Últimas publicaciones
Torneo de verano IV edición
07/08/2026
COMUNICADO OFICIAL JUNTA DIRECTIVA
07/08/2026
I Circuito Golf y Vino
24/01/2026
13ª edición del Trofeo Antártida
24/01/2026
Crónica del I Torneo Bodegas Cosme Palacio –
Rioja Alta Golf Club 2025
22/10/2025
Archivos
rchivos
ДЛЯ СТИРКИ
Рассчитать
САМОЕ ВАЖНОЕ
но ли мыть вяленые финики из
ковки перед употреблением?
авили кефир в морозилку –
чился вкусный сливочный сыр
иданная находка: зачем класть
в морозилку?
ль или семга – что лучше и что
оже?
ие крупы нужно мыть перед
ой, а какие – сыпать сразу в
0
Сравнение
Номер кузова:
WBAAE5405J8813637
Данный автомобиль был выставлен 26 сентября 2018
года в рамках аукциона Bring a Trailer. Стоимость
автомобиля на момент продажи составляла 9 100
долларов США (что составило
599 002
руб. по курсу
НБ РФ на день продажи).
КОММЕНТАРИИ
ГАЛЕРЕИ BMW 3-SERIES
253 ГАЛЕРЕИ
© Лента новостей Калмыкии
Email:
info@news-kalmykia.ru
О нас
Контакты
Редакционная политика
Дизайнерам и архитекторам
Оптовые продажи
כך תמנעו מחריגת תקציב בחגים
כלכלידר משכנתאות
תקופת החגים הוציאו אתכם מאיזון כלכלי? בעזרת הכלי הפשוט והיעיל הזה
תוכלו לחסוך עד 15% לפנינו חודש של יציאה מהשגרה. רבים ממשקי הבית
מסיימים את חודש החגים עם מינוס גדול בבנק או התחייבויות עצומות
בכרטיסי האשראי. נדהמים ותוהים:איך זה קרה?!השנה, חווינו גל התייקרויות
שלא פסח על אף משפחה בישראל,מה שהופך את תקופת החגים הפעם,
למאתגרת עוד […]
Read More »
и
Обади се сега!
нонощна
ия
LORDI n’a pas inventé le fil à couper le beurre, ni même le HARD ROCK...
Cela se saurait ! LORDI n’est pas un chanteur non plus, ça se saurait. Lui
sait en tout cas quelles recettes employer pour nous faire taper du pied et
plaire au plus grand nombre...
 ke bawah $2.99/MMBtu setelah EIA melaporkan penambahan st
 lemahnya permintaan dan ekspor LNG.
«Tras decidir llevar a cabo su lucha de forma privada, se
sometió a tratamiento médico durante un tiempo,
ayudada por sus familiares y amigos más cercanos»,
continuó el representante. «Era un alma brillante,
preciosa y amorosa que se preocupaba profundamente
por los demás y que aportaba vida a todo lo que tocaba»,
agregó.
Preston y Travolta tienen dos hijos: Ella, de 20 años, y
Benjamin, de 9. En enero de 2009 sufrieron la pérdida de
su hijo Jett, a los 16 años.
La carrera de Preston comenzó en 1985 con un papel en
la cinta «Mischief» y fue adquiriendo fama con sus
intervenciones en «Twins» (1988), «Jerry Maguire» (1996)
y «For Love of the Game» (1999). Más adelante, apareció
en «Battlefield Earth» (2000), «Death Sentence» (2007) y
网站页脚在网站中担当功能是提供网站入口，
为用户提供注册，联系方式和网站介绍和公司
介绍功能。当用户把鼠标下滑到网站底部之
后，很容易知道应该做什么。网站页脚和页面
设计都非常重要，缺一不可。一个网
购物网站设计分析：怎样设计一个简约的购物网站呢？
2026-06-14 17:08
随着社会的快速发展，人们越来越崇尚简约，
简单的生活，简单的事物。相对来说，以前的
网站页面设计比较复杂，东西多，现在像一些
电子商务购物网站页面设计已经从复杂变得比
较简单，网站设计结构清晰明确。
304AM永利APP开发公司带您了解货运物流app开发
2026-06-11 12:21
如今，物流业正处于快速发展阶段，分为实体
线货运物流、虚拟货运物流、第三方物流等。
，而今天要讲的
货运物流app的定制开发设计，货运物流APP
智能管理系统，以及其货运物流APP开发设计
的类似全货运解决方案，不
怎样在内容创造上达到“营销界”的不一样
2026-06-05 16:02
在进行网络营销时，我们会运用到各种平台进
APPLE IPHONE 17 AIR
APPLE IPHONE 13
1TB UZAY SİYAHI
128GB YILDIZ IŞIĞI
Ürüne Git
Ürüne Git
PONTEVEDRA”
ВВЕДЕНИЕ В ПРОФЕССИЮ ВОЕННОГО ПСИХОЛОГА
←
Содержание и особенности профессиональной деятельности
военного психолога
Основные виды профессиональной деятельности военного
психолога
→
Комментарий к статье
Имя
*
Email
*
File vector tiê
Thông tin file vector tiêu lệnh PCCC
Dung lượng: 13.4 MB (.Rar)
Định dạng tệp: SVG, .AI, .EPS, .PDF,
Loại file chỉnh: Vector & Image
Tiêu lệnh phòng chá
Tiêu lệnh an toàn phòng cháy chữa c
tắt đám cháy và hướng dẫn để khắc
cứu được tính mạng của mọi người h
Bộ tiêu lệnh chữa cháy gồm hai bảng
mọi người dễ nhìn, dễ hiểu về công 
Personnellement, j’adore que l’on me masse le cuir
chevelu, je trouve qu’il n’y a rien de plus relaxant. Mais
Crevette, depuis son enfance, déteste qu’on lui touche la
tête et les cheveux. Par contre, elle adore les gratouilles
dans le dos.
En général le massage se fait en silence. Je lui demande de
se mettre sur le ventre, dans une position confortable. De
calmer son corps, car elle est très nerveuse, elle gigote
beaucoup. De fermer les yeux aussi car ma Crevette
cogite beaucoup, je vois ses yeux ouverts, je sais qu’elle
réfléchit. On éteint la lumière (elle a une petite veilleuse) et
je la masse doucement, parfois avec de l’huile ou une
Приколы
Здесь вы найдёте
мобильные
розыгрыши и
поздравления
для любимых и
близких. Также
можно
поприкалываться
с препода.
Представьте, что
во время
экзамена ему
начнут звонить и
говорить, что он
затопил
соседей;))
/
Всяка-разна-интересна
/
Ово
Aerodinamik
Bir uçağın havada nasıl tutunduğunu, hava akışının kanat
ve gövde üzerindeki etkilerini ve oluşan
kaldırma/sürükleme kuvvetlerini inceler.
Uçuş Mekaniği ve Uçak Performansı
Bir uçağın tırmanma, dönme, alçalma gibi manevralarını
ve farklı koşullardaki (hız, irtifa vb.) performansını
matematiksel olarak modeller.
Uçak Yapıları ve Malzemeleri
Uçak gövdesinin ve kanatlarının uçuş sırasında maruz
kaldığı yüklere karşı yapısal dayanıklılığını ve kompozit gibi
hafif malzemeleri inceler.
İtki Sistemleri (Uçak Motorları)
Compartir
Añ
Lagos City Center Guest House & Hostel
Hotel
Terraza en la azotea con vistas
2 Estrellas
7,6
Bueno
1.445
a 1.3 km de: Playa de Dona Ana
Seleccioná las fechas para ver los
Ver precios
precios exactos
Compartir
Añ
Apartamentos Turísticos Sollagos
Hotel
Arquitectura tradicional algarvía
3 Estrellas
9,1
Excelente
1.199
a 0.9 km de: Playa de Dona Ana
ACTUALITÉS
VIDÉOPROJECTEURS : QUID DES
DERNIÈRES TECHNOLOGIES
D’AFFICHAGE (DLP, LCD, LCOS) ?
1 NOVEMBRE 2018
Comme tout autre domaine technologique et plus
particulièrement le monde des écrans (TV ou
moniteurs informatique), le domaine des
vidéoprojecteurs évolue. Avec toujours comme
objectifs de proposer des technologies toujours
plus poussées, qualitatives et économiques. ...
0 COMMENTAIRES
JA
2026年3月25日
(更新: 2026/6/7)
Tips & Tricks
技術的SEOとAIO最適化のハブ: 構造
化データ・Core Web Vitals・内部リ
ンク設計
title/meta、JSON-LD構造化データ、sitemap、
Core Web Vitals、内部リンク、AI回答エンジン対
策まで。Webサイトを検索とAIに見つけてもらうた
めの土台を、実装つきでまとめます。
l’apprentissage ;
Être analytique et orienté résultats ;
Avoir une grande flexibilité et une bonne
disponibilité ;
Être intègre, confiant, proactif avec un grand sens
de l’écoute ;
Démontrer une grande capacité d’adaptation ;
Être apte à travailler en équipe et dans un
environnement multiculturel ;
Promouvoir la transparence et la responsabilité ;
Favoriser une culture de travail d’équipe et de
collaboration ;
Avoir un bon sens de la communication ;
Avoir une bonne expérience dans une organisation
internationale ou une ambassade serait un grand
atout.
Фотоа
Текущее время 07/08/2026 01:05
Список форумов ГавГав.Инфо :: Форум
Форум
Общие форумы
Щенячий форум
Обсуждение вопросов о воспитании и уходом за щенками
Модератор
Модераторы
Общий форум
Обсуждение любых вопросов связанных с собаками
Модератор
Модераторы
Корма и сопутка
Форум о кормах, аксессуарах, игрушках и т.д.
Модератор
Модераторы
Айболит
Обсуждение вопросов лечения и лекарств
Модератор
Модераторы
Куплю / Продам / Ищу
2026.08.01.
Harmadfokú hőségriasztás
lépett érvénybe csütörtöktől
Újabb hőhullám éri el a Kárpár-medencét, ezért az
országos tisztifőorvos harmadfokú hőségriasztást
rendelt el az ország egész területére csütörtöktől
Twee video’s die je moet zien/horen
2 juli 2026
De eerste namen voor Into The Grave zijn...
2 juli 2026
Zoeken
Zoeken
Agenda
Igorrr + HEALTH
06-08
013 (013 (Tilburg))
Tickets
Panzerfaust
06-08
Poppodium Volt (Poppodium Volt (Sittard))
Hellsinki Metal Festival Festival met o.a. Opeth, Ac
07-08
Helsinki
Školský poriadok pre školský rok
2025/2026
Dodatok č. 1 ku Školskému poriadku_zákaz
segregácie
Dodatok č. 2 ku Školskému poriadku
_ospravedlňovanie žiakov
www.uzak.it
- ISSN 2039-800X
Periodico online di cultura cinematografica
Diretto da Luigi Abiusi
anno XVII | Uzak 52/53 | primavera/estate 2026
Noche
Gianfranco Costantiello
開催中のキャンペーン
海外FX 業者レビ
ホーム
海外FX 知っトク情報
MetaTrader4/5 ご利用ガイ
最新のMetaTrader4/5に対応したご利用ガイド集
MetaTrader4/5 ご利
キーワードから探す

**REQUIRED WORK:** Print exactly the lines of the listing above starting at the line containing "plus poussées, qualitatives" and ending at the line containing "Куплю / Продам / Ищу", both included.

**SOLUTION TO THIS TASK:**
plus poussées, qualitatives et économiques. ...
0 COMMENTAIRES
JA
2026年3月25日
(更新: 2026/6/7)
Tips & Tricks
技術的SEOとAIO最適化のハブ: 構造
化データ・Core Web Vitals・内部リ
ンク設計
title/meta、JSON-LD構造化データ、sitemap、
Core Web Vitals、内部リンク、AI回答エンジン対
策まで。Webサイトを検索とAIに見つけてもらうた
めの土台を、実装つきでまとめます。
l’apprentissage ;
Être analytique et orienté résultats ;
Avoir une grande flexibilité et une bonne
disponibilité ;
Être intègre, confiant, proactif avec un grand sens
de l’écoute ;
Démontrer une grande capacité d’adaptation ;
Être apte à travailler en équipe et dans un
environnement multiculturel ;
Promouvoir la transparence et la responsabilité ;
Favoriser une culture de travail d’équipe et de
collaboration ;
Avoir un bon sens de la communication ;
Avoir une bonne expérience dans une organisation
internationale ou une ambassade serait un grand
atout.
Фотоа
Текущее время 07/08/2026 01:05
Список форумов ГавГав.Инфо :: Форум
Форум
Общие форумы
Щенячий форум
Обсуждение вопросов о воспитании и уходом за щенками
Модератор
Модераторы
Общий форум
Обсуждение любых вопросов связанных с собаками
Модератор
Модераторы
Корма и сопутка
Форум о кормах, аксессуарах, игрушках и т.д.
Модератор
Модераторы
Айболит
Обсуждение вопросов лечения и лекарств
Модератор
Модераторы
Куплю / Продам / Ищу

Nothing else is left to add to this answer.